The album kicks off with brash guitars, electro keys and a solid drumbeat, until a ferocious bass furrow shoves it into overdrive, phosphorescent sparks flying, smoke billowing on the water, gently floating over the waves, before returning to the sonic madness. You are welcome, indeed. This leads next into another pile driver, the sardonic "Your Fly is Down", as both bass and guitars bruise the senses, insistent keys and marshaling drums complete the onslaught! A slick jazzy upturn catapults this into another realm, very catchy and way too short! More please? On "The Wind", a wobbly bass intro introduces the amazing voice of Amanda Lehmann (whose recent solo album was a definite ear-opener), a reflective yet quirky piece of melodramatic progressive rock, painted with strokes of gusty dissonance and breezy atmospherics, and a chorus that veers towards neo-gothic bombast. Very tasty indeed.

The tablas driven atmospherics on "Pareidolia" evoke images of 'Taj Mahalian' proportions, the bass carving a slow- paced space-rock ride that hanker back to Gong, Ozrics and company. Incense and curry, contemplation, and karma. Again, a very cool instrumental with loads of synths and effects. And now, for something completely different, a reworked and upgraded drum solo, Tenk quivers away on the electric guitar while drummer White evokes his inner Pierre van der Linden (of Focus fame), both sounding like that famous Dutch legend on exalted steroids. Fun, fast, slippery, and just plain brilliant. The bass, here played by guest Dale Wiser, is quite simply jaw dropping. "Human Zoo" is a more traditional pop-rock tune, focusing heavily on the sarcastic lyrics that try to settle a score with the human condition. Very well played instrumentally melodic yet acerbic lyrically, just the right dose of spit and venom, a slick guitar solo closes the enclosure's gates. That darn bass fretless bass announces the next vignette,"Llamada a San Cristobal" , a jazzier foray that cajoles and caresses with a wide variety of sounds emanating from the keys and guitars, everything swerving, veering and spinning in a near Canterbury fashion.

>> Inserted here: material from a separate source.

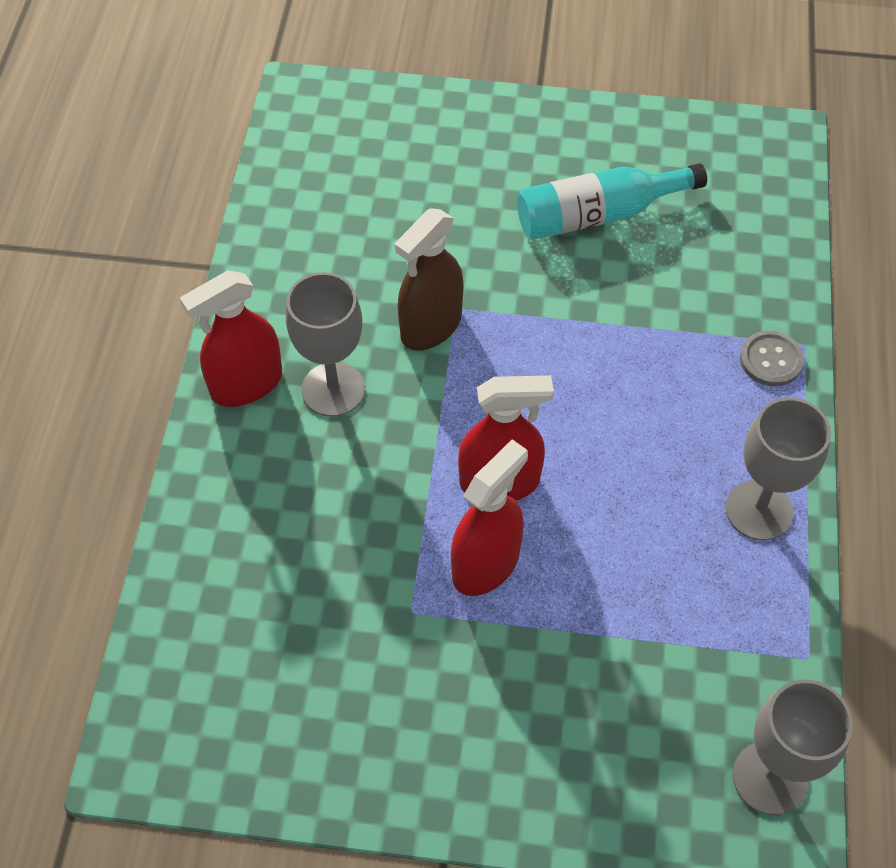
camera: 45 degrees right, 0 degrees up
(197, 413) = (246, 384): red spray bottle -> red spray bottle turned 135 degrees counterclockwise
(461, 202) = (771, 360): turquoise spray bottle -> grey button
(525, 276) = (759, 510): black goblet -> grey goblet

The epic "The Unfurling" stretches out over 10 minutes, flexing musical muscle and creative juice and displaying complex subtleties that will keep your ears on edge. The superlative playing is over the top genius, as the band shows an uncanny ability to keep things fascinatingly unpredictable whilst remaining utterly enjoyable, distributing abundant contrasts between shade and shine, tossing jolly frills along the way, such as the surprising piano section that really grabbed my attention. The uncoiling mood is soft one moment and jarring the next, distorted but very strategic, a clear sign of thoughtful dramatis.

Pounding returns on the effusive and belligerent rocker "Freeway", a driving song that I historically often dislike with very few exceptions. Its just not an inspiration for me as 'I'm in Love with my Car' 'Highway to Hell', 'Radar Love' or even 'Born to Be Wild' do not really shake my tree. That being said, the well-oiled bass and revving guitars are ridiculously tasty and chunky. Another bopping rocker, the sneering "Go Champion" sounds like T-Rex on speed, more gothic glam that anything heard recently, a somber vocal part notwithstanding. Fine companion to that other regal "Champion" song, I guess. The finale hits the spot on "Lemongrass and Thyme", a pastoral ditty with acoustic guitar in tow, reverberating keys, drowsy beat and a forlorn piano, with shrouded vocals dripping in whispered melancholia. The stinging electric guitar solo is like Larry Carlton homage.

A very entertaining entry, which I will surely revisit (next long road trip, LOL) as well as a band I intend to discover more releases past and future. Well done.